An allocator cannot be a non-class type, however, even if allocator_­traits supplies the entire required interface.
[Note
:
Thus, it is always possible to create a derived class from an allocator.
end note
]
namespace std {
  template<class Alloc> struct allocator_traits {
    using allocator_type     = Alloc;

    using value_type         = typename Alloc::value_type;

    using pointer            = see below;
    using const_pointer      = see below;
    using void_pointer       = see below;
    using const_void_pointer = see below;

    using difference_type    = see below;
    using size_type          = see below;

    using propagate_on_container_copy_assignment = see below;
    using propagate_on_container_move_assignment = see below;
    using propagate_on_container_swap            = see below;
    using is_always_equal                        = see below;

    template<class T> using rebind_alloc = see below;
    template<class T> using rebind_traits = allocator_traits<rebind_alloc<T>>;

    [[nodiscard]] static pointer allocate(Alloc& a, size_type n);
    [[nodiscard]] static pointer allocate(Alloc& a, size_type n, const_void_pointer hint);

    static void deallocate(Alloc& a, pointer p, size_type n);

    template<class T, class... Args>
      static void construct(Alloc& a, T* p, Args&&... args);

    template<class T>
      static void destroy(Alloc& a, T* p);

    static size_type max_size(const Alloc& a) noexcept;

    static Alloc select_on_container_copy_construction(const Alloc& rhs);
  };
}

20.10.9.1 Member types [allocator.traits.types]

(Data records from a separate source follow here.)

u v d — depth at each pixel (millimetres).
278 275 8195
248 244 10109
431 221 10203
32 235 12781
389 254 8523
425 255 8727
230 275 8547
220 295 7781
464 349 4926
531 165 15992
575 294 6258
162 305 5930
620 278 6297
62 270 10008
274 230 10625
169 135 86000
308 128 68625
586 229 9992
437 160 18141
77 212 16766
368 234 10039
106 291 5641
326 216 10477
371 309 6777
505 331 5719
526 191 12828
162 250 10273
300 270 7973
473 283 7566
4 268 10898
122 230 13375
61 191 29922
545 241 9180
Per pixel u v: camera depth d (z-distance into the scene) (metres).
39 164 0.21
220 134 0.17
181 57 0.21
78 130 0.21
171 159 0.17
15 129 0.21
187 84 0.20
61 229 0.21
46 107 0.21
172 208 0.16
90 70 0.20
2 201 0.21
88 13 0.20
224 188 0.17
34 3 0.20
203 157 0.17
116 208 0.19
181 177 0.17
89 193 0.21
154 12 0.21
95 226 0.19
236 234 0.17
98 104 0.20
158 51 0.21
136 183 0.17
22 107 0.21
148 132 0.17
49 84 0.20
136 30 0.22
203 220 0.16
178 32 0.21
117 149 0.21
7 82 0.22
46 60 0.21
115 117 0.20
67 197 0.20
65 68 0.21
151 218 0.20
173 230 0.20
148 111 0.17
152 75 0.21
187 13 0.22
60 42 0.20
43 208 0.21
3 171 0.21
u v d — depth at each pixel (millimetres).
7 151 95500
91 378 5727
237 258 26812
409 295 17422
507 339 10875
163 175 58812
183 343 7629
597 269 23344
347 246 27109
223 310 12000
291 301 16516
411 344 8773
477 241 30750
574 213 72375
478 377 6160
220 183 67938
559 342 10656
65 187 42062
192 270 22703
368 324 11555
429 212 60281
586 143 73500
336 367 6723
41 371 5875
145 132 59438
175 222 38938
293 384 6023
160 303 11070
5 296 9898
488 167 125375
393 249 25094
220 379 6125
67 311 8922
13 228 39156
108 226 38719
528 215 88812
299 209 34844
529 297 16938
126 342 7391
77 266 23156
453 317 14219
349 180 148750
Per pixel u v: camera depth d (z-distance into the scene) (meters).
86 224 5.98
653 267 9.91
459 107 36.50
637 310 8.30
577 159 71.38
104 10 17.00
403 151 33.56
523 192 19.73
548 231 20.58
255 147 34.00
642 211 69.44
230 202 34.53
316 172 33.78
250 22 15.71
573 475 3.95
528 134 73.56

using pointer = see below;
Type: Alloc::pointer if the qualified-id Alloc::pointer is valid and denotes a type ([temp.deduct]); otherwise, value_­type*.
using const_pointer = see below;
Type: Alloc::const_­pointer if the qualified-id Alloc::const_­pointer is valid and denotes a type ([temp.deduct]); otherwise, pointer_­traits<pointer>::rebind<const value_­type>.
using void_pointer = see below;
Type: Alloc::void_­pointer if the qualified-id Alloc::void_­pointer is valid and denotes a type ([temp.deduct]); otherwise, pointer_­traits<pointer>::rebind<void>.
using const_void_pointer = see below;
Type: Alloc::const_­void_­pointer if the qualified-id Alloc::const_­void_­pointer is valid and denotes a type ([temp.deduct]); otherwise, pointer_­traits<pointer>::​rebind<const void>.
using difference_type = see below;
Type: Alloc::difference_­type if the qualified-id Alloc::difference_­type is valid and denotes a type ([temp.deduct]); otherwise, pointer_­traits<pointer>::difference_­type.
using size_type = see below;
Type: Alloc::size_­type if the qualified-id Alloc::size_­type is valid and denotes a type ([temp.deduct]); otherwise, make_­unsigned_­t<difference_­type>.
using propagate_on_container_copy_assignment = see below;
Type: Alloc::propagate_­on_­container_­copy_­assignment if the qualified-id Alloc::propagate_­on_­container_­copy_­assignment is valid and denotes a type ([temp.deduct]); otherwise false_­type.
using propagate_on_container_move_assignment = see below;
Type: Alloc::propagate_­on_­container_­move_­assignment if the qualified-id Alloc::propagate_­on_­container_­move_­assignment is valid and denotes a type ([temp.deduct]); otherwise false_­type.
using propagate_on_container_swap = see below;
Type: Alloc::propagate_­on_­container_­swap if the qualified-id Alloc::propagate_­on_­container_­swap is valid and denotes a type ([temp.deduct]); otherwise false_­type.
using is_always_equal = see below;
Type: Alloc::is_­always_­equal if the qualified-id Alloc::is_­always_­equal is valid and denotes a type ([temp.deduct]); otherwise is_­empty<Alloc>::type.
template<class T> using rebind_alloc = see below;
Alias template: Alloc::rebind<T>::other if the qualified-id Alloc::rebind<T>::other is valid and denotes a type ([temp.deduct]); otherwise, Alloc<T, Args> if Alloc is a class template instantiation of the form Alloc<U, Args>, where Args is zero or more type arguments; otherwise, the instantiation of rebind_­alloc is ill-formed.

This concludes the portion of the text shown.